Idem pour Sympathie pour le diable, biographie du correspondant de guerre Paul Marchand, Iris du meilleur premier film (pour le réalisateur Guillaume de Fontenay), du meilleur son et des meilleurs effets visuels.

Un cru charnière

Quant au foncièrement original Le vingtième siècle, portrait débridé de Mackenzie King imaginé par Matthew Rankin, c’est de quatre Iris qu’il s’agit, soit meilleure direction artistique (on n’en espérait pas moins), meilleurs costumes, coiffure et maquillage.

Un seul prix, mais non le moindre, pour 14 jours 12 nuits : celui de la meilleure direction photo remis au surdoué Yves Bélanger. Au rayon des courts métrages ont été récompensés, en fiction, Juste toi et moi, de Sandrine Brodeur-Desrosiers, et en animation, Physique de la tristesse, de Théodore Ushev.

Sur le front du documentaire, c’est Xalko, de Sami Mermer et Hind Benchekroun, sur des femmes kurdes qui tiennent leur village à bout de bras en l’absence des hommes exilés, qui a séduit les votants.

Photo: Shane Laverdière Le long métrage «Mathias & Maxime», de Xavier Dolan, qui avait concouru pour la Palme d’or, remporte l’Iris du film s’étant le plus illustré à l’extérieur du Québec.

Et puis, c’est sans oublier l’Iris hommage ô combien mérité remis à la documentariste abénaquise Alanis Obomsawin, qui depuis près de cinquante ans, dénonce, éclaire et inspire.
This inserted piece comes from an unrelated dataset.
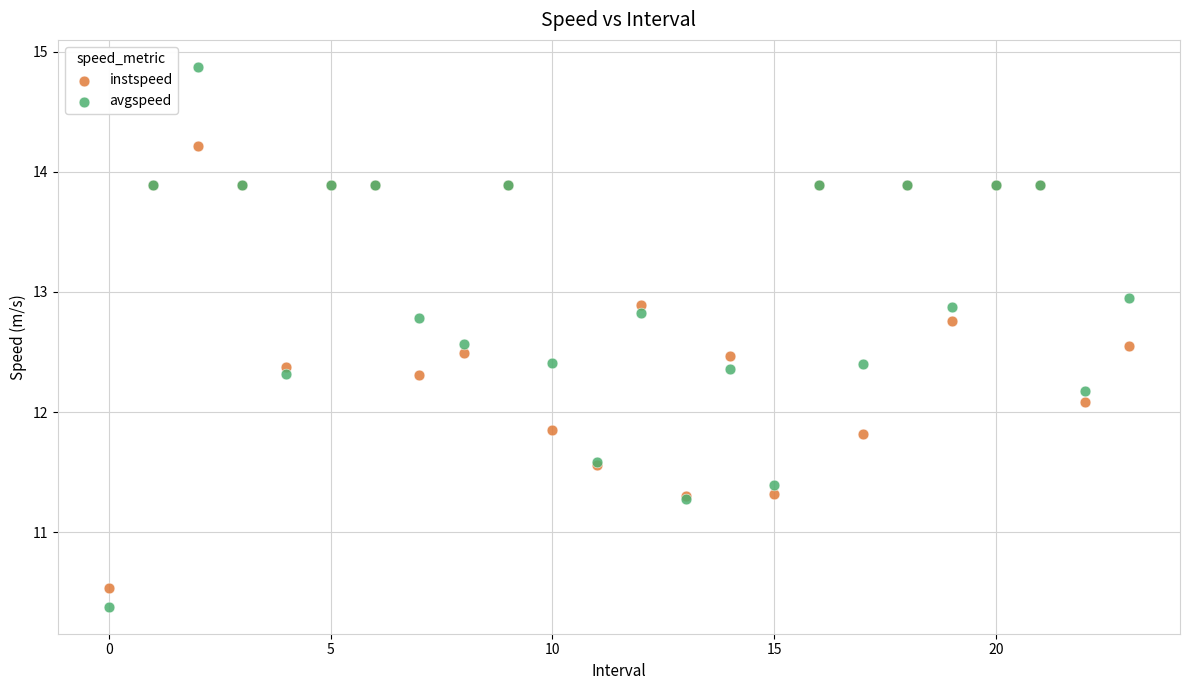

In the avgspeed series, what Y value is closest to 12?

12.2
D’ailleurs, le Gala Québec cinéma 2020 se sera résolument conjugué au féminin au vu de son palmarès dominé par Antigone, ce qui est fort bien.

Déjà qu’en amont, six des sept titres ayant été retenus pour l’Iris du meilleur film sont l’œuvre de femmes : un cas de figure inédit dont on ne peut que se réjouir. Une année cinéma déterminante, à n’en pas douter. À terme, on garde en mémoire le regard si doux d’Andrée Lachapelle, et celui, embrasé, de Nahéma Ricci : souvenirs complémentaires d’un cru charnière.